During pregnancy, and during birth, the placenta is responsible for the survival of the mother and the child. It acts as a barrier to protect the baby from various unwanted elements, and against most foreign and possibly harmful molecules. It is important to note that it sometimes does not recognize potentially harmful unnatural substances such as drugs and alcohol, which is why it is important to be careful during pregnancy. It also produces and uses various hormones, like oestrogen, progesterone, and gonadotrophin. The hormones produced by the placenta control the contractions and make sure the uterus is the perfect environment for the baby to grow in. These hormones also prepare lactation for the mother, thus preparing for the baby's survival after birth.

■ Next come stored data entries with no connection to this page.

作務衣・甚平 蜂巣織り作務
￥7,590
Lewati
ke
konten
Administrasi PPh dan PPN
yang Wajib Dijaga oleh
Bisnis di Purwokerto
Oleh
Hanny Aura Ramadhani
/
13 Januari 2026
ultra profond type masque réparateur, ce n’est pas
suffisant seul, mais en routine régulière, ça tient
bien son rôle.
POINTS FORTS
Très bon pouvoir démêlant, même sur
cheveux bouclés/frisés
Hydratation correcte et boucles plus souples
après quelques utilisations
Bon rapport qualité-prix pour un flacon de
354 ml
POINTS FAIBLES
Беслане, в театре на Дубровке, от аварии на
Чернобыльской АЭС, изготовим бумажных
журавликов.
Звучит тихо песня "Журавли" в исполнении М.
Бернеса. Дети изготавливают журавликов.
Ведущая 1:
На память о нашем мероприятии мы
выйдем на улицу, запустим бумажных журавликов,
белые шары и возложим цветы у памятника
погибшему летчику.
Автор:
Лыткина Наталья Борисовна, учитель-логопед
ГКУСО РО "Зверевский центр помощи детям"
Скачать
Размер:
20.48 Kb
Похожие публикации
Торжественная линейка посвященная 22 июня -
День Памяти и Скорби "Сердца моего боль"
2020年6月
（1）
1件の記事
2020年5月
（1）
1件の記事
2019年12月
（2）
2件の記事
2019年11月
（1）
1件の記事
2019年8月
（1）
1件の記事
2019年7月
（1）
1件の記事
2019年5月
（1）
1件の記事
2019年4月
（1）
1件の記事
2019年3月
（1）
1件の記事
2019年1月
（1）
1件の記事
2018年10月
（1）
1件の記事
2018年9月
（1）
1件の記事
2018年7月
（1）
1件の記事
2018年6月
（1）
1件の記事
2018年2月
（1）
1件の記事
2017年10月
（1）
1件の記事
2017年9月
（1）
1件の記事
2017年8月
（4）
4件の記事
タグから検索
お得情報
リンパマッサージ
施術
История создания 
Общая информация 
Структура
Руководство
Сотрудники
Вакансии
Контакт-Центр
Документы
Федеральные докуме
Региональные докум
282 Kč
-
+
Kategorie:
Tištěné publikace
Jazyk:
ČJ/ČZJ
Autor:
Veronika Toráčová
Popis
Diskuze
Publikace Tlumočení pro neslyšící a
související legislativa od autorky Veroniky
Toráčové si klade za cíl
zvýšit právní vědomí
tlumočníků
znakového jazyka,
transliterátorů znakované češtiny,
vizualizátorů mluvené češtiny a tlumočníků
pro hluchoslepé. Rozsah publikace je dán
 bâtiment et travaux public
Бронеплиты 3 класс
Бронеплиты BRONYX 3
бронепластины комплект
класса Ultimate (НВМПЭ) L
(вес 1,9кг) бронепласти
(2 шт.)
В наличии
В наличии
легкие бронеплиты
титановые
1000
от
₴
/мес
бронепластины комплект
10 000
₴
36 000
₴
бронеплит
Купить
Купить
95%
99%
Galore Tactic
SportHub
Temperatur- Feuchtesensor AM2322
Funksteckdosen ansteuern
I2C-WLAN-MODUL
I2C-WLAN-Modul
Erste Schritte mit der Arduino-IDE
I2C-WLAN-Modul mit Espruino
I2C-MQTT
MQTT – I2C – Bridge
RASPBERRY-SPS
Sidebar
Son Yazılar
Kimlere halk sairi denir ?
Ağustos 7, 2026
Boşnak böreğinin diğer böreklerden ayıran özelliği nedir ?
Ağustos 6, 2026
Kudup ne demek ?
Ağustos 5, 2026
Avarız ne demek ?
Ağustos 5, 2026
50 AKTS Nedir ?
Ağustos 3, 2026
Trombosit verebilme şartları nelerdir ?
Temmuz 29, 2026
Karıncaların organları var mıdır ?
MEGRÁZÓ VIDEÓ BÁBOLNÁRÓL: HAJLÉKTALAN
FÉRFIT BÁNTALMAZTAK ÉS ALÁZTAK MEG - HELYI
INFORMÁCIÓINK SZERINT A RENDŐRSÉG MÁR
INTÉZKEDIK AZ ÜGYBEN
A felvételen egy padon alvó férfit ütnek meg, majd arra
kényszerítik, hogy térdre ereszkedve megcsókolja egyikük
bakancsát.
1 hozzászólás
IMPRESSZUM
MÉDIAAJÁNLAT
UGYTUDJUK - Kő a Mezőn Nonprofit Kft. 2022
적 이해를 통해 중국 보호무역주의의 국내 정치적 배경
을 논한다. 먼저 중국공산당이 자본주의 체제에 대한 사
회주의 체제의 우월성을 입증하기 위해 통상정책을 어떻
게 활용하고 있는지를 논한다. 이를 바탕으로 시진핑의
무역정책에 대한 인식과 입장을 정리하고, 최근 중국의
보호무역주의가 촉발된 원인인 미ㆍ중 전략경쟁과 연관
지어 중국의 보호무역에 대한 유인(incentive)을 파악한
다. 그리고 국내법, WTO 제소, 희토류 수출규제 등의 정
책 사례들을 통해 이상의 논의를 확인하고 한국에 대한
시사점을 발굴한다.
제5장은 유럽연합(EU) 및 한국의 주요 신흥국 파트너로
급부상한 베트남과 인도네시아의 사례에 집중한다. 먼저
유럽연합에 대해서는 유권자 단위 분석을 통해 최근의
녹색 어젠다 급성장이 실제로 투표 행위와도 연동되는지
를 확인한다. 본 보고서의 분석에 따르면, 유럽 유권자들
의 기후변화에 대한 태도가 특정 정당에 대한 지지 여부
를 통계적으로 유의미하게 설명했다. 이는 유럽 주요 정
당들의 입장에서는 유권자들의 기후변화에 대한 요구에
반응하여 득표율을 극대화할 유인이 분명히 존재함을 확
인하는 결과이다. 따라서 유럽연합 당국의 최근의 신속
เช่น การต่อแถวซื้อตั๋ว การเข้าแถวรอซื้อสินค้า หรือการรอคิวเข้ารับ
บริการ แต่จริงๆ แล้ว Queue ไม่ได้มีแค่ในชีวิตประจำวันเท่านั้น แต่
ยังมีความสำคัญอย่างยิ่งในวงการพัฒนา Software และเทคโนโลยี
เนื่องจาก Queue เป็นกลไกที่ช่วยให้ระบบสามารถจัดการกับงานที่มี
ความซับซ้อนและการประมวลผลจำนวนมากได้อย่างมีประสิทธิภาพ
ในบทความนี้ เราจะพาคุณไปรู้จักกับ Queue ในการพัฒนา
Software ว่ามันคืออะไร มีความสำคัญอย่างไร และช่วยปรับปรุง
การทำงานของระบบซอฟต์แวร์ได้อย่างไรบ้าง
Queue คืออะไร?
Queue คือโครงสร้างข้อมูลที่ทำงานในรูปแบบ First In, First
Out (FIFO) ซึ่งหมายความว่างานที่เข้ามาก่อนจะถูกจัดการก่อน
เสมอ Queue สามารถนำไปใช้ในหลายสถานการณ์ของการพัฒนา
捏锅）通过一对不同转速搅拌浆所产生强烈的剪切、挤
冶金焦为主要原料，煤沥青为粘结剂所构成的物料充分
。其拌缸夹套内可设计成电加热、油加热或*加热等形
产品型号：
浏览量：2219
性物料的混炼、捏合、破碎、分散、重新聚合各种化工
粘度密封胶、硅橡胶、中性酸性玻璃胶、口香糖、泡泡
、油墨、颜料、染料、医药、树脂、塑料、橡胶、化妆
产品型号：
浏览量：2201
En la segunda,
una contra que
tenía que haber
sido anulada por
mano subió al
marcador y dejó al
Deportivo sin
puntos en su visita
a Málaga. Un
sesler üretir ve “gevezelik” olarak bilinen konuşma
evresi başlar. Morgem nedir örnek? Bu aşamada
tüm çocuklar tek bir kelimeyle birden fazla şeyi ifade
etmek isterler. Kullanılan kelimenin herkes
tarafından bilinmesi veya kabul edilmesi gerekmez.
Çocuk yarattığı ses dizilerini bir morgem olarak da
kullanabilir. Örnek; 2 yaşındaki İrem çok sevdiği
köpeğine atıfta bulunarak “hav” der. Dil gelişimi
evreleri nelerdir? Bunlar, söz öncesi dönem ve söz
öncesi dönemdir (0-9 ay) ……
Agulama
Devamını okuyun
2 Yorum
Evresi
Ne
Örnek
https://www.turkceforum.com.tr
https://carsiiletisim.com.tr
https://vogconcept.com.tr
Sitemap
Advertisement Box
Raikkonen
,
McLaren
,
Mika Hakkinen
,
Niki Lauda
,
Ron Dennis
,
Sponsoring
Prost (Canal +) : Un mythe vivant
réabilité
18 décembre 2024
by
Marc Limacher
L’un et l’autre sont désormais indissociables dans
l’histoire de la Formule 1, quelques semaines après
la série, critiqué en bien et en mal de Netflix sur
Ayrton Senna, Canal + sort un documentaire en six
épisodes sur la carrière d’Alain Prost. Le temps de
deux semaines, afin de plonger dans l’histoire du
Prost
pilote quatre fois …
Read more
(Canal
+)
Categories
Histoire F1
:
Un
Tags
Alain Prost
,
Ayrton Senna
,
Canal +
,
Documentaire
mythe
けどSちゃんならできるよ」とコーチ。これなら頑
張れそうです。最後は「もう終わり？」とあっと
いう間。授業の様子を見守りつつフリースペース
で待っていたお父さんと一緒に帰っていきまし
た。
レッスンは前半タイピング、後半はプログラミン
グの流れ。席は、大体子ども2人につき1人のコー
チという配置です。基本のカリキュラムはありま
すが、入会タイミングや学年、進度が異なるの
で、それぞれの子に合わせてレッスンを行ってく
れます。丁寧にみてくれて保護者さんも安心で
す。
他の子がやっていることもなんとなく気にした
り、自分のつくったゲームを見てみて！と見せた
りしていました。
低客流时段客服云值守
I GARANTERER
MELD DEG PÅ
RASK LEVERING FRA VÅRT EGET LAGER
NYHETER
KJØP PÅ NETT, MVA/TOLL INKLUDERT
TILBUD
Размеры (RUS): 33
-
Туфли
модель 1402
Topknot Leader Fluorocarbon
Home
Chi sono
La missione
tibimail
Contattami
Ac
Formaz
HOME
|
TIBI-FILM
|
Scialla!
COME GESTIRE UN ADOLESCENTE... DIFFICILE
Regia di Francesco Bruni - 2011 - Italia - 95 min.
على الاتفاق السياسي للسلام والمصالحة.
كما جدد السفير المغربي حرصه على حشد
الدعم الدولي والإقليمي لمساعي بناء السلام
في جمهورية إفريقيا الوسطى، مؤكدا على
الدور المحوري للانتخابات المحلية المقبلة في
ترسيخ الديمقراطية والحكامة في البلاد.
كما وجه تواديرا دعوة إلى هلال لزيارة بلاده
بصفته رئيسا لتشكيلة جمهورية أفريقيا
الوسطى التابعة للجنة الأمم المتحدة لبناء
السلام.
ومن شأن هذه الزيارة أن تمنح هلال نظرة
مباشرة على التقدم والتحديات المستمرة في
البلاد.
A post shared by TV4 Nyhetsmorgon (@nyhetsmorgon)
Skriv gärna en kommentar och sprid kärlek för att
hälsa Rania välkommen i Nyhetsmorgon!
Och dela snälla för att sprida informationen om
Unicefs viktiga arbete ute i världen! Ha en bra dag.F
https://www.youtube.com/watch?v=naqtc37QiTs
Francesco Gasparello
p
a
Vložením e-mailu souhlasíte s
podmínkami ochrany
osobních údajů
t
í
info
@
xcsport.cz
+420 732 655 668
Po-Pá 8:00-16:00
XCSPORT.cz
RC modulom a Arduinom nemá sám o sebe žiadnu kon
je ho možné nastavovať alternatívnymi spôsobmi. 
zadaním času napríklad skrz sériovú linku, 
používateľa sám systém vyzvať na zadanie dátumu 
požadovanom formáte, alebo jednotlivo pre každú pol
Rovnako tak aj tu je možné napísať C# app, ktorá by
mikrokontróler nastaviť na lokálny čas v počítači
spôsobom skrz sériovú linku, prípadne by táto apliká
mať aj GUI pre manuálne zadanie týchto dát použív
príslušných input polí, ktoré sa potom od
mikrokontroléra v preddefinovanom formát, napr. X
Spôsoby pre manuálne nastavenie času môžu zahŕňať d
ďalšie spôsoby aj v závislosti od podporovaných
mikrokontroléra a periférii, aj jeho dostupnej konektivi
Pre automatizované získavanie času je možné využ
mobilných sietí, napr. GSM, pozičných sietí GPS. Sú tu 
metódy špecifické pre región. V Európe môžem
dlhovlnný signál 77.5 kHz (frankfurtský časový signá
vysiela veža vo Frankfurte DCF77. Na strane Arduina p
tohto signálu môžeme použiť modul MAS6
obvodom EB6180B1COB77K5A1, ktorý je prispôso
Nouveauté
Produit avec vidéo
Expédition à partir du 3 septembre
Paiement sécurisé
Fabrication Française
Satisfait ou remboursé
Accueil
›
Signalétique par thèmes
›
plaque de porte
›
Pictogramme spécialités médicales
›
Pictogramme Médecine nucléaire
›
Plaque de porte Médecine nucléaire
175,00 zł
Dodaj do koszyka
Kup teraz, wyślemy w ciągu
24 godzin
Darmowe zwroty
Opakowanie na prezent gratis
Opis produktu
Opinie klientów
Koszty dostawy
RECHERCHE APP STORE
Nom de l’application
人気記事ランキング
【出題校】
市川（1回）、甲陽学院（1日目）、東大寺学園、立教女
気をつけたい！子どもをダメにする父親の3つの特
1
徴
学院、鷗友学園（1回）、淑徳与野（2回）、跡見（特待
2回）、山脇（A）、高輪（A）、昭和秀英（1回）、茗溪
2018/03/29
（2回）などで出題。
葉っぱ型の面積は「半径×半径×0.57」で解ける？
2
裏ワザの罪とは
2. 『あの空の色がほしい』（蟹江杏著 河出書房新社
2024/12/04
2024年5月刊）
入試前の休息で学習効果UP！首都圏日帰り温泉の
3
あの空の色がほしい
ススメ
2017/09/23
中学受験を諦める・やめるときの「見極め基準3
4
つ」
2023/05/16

The placenta also has the ability to choose and dispach the good nutrients that are essential to the development of the baby's tissues. It chooses the nutrients from the mother's blood, and sends them to the foetus. People often misinterpret the placenta as being a ''filter'', gathering all the unwanted toxins and waste during pregnancy. The fact is it acts more as a dispatcher, sending the nutrients and oxygen to the baby, and returning the waste to the mother's system, who will eliminate them through the liver, etc.
The placenta also acts as the baby's ''lawyer''. It is able to manipulate the mother's system for the benefit of the baby when there is a need for something in particular. It uses a system of hormones to make all sorts of demands to the mother's body, like to dilute her blood, or to send specific nutrients.
The placenta itself weights about a pound, and looks slightly like a tree. On the foetal side, the placenta is smooth and shiny, with the umbilical cord usually in the middle, splitting into veins. On the maternal side, the placenta looks like chunks of red meat packed up together, with a spongy surface that attaches to the uterine wall.